Aspen Digital: The proportion of people paying for online news is flat at 17% across the markets you surveyed. Meanwhile, direct relationships with audiences are getting harder as platforms consolidate discovery. If AI continues to reduce referral traffic and platforms increasingly answer questions without sending users anywhere, what’s the revenue pathway for news industry growth – especially for those publishers who don’t have subscription scale?

Jim Egan: There has been lots of industry research pointing to search traffic becoming fragile, platform traffic less dependable, and it is plausible that AI answer environments may reduce some forms of onward traffic. But there’s not enough evidence yet to be certain that these effects are having a direct negative impact on reader revenue models – these changes may well be principally reducing traffic to owned digital properties from users who were always relatively unlikely to convert to paying subscribers. Nevertheless, anything which impacts the ‘top of the subscription funnel’ is another headwind.

The logic suggests that for publishers wanting to build reader revenue a sensible response is to establish distinctive, high-value relationships rooted in the value of unique, distinctive content in curated branded destinations that audiences cannot easily replace with generic summaries: specialist expertise, local relevance, investigations, service journalism, strong formats, and community or membership propositions.

Aspen Digital: Last year, nearly six in ten people you surveyed globally told you that they worried about their ability to tell true from false online. With AI making synthetic content more prevalent in our feeds, is that concern going up, going down – or are audiences getting used to it?

Jim Egan: Concerns about fake news are up by 4 percentage points this year to 62% on average, with jumps of more than 5pp in 11 markets.
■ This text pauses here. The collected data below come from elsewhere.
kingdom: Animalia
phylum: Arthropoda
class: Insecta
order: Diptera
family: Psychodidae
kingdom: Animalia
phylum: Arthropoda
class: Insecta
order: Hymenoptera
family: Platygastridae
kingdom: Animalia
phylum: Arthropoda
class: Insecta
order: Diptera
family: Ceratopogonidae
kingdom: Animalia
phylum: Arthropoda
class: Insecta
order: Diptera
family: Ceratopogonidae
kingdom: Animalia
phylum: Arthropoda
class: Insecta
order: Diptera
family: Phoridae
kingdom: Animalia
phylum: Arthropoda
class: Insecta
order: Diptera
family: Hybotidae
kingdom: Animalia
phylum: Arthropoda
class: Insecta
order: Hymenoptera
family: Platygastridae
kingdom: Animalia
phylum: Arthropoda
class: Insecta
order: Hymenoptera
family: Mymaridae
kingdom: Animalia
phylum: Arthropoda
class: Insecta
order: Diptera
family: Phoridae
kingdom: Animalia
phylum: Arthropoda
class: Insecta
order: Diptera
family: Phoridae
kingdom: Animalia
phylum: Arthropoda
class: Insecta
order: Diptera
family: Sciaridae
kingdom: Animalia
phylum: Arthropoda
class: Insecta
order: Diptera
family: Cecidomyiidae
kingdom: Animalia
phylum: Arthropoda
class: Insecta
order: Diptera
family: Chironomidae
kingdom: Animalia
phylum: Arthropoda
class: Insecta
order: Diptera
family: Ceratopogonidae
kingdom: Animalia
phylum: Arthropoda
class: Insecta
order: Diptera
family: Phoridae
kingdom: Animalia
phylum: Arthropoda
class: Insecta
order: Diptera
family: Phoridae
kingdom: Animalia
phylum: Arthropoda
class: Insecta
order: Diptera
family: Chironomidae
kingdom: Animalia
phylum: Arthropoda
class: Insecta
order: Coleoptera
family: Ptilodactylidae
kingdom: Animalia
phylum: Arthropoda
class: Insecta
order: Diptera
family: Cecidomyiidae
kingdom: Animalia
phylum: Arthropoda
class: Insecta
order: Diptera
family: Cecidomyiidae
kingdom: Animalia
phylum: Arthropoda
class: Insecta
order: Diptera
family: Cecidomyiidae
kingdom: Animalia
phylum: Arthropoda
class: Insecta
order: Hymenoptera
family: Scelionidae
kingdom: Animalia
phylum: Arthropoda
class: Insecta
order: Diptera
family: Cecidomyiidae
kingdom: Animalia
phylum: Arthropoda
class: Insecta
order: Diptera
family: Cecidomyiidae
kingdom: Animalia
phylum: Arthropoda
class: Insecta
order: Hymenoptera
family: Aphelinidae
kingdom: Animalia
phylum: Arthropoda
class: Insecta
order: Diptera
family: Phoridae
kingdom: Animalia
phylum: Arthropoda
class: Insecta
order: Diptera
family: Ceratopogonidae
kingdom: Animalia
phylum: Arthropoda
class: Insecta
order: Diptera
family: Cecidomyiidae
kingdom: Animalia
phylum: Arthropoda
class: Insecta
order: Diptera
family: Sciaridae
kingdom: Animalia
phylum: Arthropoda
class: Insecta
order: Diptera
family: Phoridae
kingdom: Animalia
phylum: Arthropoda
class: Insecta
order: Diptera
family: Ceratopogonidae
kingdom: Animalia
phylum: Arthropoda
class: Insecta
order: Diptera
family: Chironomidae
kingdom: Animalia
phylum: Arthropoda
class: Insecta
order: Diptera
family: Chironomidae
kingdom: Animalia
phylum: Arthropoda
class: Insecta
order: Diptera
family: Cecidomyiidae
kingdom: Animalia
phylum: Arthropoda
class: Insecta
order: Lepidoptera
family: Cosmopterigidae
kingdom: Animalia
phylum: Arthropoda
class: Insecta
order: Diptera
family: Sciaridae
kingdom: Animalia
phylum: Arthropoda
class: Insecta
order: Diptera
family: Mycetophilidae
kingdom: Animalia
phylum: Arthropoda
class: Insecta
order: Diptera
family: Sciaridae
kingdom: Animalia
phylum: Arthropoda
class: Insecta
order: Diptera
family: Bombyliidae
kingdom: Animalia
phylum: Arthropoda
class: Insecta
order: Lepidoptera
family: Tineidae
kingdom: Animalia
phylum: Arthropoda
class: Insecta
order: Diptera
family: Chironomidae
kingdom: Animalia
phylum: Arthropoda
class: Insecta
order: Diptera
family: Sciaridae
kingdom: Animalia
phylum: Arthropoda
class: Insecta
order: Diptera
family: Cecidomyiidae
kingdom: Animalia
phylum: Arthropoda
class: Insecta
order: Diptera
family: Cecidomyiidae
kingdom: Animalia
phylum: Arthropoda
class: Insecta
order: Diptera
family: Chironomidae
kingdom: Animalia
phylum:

Brazil is the only market where misinformation concern decreased, by 3 points. The data does not allow us to isolate synthetic AI content as a specific cause of the rise, we place the increase within a wider context of platformisation, falling trust, and a noisier and more fragmented information environment. Asking respondents about their awareness of synthetic AI content and its impact on their concerns about fake news and misinformation could be a great focus of next year’s research.

An AI and News trend visualized

Now you can dig through the Reuters 2026 Digital News Report data yourself. A new interactive from the Reuters Institute team lets you compare 14 years of survey data, letting you build cross-market and cross-demographic charts on demand.

👉 Explore the interactive

One share worth a closer  👀

Source: Steven Waldman, LinkedIn

A new Muck Rack/Rebuild Local News analysis found that 51% of U.S. counties had zero local news coverage in a recent three-month stretch and reporting on education, health, and the environment was nearly non-existent. Shrinking newsrooms keep the beats that drive traffic – crime chief among them – while the rest disappear. If AI is going to reshape local news, can it be pointed at news coverage that doesn’t pay for itself?